では、なぜ血流をよくすると全身のすべてが健康になるのでしょうか?

その答えは、血液が果たしている役割を理解すれば、おのずとわかります。

血液が果たしている最大の役割とは、全身の細胞組織に酸素や栄養を送り届けて、代わりに二酸化炭素や老廃物を回収することといえるでしょう。

血液の流れがスムーズであればこそ、全身の細胞組織は十分な酸素と栄養を得ることができますし、さらには老廃物が蓄積することなく、活発に生命維持活動をおこなうことができるのです。

仮に血流が滞ってしまえば、全身の細胞組織において酸素と栄養が欠乏し、細胞内に老廃物がたまってしまうため、体にさまざまな不調が現れます。

体を守る免疫系に関しても、血液は重要な働きをしています。

血液の成分のひとつである白血球には、さまざまな種類の免疫細胞がありますが、この免疫細胞は血液の流れにのって全身をめぐり、さまざまな不調や病気につながる病原体を探してパトロールしています。

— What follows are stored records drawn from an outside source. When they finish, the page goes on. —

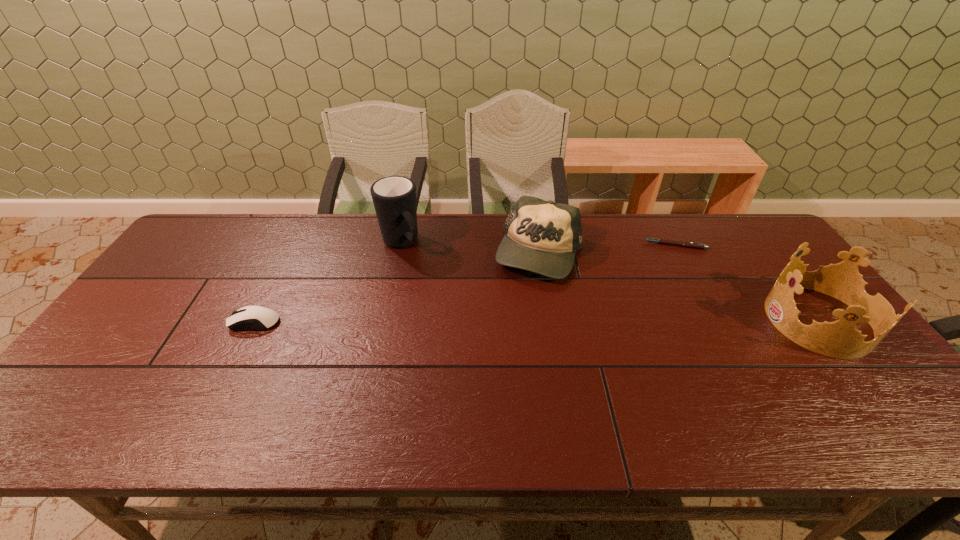
In order to click on free space located 0.300m on the front-facing side of the rightmost object in this screenshot , I will do `click(658, 320)`.

You are a GUI agent. You are given a task and a screenshot of the screen. Output one action in this format:
    pyautogui.click(x=<x>, y=<y>)
    Task: Click on the vacant region located 0.080m on the front-facing side of the rightmost object
    The image size is (960, 540).
    Given the screenshot: What is the action you would take?
    pyautogui.click(x=740, y=320)

Where is `free space located at the nib of the fourth object from left to right`? The height and width of the screenshot is (540, 960). free space located at the nib of the fourth object from left to right is located at coordinates (607, 290).

The width and height of the screenshot is (960, 540). Find the location of `free space located at the nib of the fourth object from left to right`. free space located at the nib of the fourth object from left to right is located at coordinates (631, 269).

Where is `free space located 0.280m at the nib of the fourth object from left to right`? This screenshot has width=960, height=540. free space located 0.280m at the nib of the fourth object from left to right is located at coordinates (605, 292).

The width and height of the screenshot is (960, 540). I want to click on vacant region located 0.150m on the front-facing side of the baseball cap, so click(498, 315).

At what (x,y) coordinates should I click in order to perform the action: click on vacant position located 0.230m on the front-facing side of the baseball cap. Please return your answer as a coordinate pair (x, y). Looking at the image, I should click on tap(484, 334).

Locate an element on the screen. vacant space located 0.080m on the front-facing side of the baseball cap is located at coordinates (509, 299).

Where is `free location located 0.180m on the side of the fourth object from right to left with the handle`? free location located 0.180m on the side of the fourth object from right to left with the handle is located at coordinates (441, 290).

I want to click on free region located on the side of the fourth object from right to left with the handle, so click(479, 334).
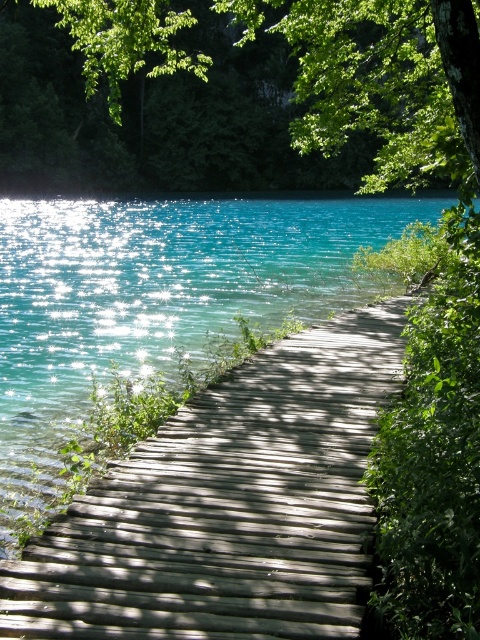
Does wooden dock at center appear on the left side of green leafy tree at upper center?

Yes, wooden dock at center is to the left of green leafy tree at upper center.

Consider the image. Between wooden dock at center and green leafy tree at upper center, which one appears on the right side from the viewer's perspective?

From the viewer's perspective, green leafy tree at upper center appears more on the right side.

Is point (275, 392) less distant than point (360, 80)?

Yes, it is in front of point (360, 80).

Where is `wooden dock at center`? wooden dock at center is located at coordinates (228, 506).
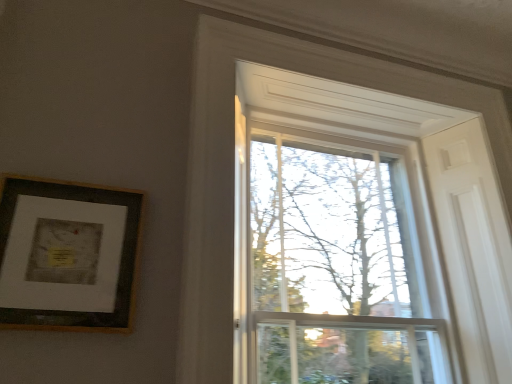
Question: Can you confirm if wooden framed print at upper left is smaller than clear glass window at upper center?

Choices:
 (A) no
 (B) yes

Answer: (B)

Question: Is wooden framed print at upper left bigger than clear glass window at upper center?

Choices:
 (A) no
 (B) yes

Answer: (A)

Question: From a real-world perspective, is wooden framed print at upper left on clear glass window at upper center?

病原体を見つけると、不調や病気を未然に防ぐべくすぐさま攻撃して、また病原体に細胞が侵されてしまった場合には、その細胞を排除して体調を改善しようとします。

つまり、免疫細胞の活躍もスムーズな血流があってこそ……なのです。

仮に血液の流れが滞ってしまえば、全身のパトロールも十分にできませんし、病原体に打ち勝つための免疫力も低下してしまいます。

また、免疫細胞だけでなく、あらゆる細胞組織の働きを調節して、生命活動を支えているさまざまなホルモンを全身に運んでいるのも血液です。

私たちの体を構成する37兆個といわれる細胞のすべてが健康であるためには、「血流がよいこと」が絶対条件となるわけです。

サウナとは「血管の筋トレ」である

では「血流をよくする」ためには、どうすればよいのでしょうか?

その答えとは、ズバリ「血管を鍛える」ことです。

血管は大きな血管である動脈と静脈、小さな血管である毛細血管の3つに大別されます。

改めていうまでもなく、血液は血管の中を流れていますが、その流れをコントロールしているのが私の専門分野である自律神経です。

つまり、「血管を鍛える」ためには、動脈と静脈、毛細血管という血管だけでなく、自律神経も鍛える必要があるのです。

そして、サウナには血管と自律神経を鍛える絶大な効果があるのです。

この根拠に基づいて、私はサウナとは「血管の筋トレ」であると提唱しています。

「血管を鍛える」ためには、「血流をよくする」ことが重要です。

「卵が先かニワトリが先か」という話に聞こえるかもしれませんが、「血流をよくする」ために「血管を鍛える」とき、その手段もまた「血流をよくする」ということになるのです。

とはいえ難しく考える必要はなく、ただ「血流をよくする」ことさえ実践すれば、自然に血管は鍛えられ、その結果、ますます血流がよくなり、血管もさらに強くなっていく……そう理解していただければOKです。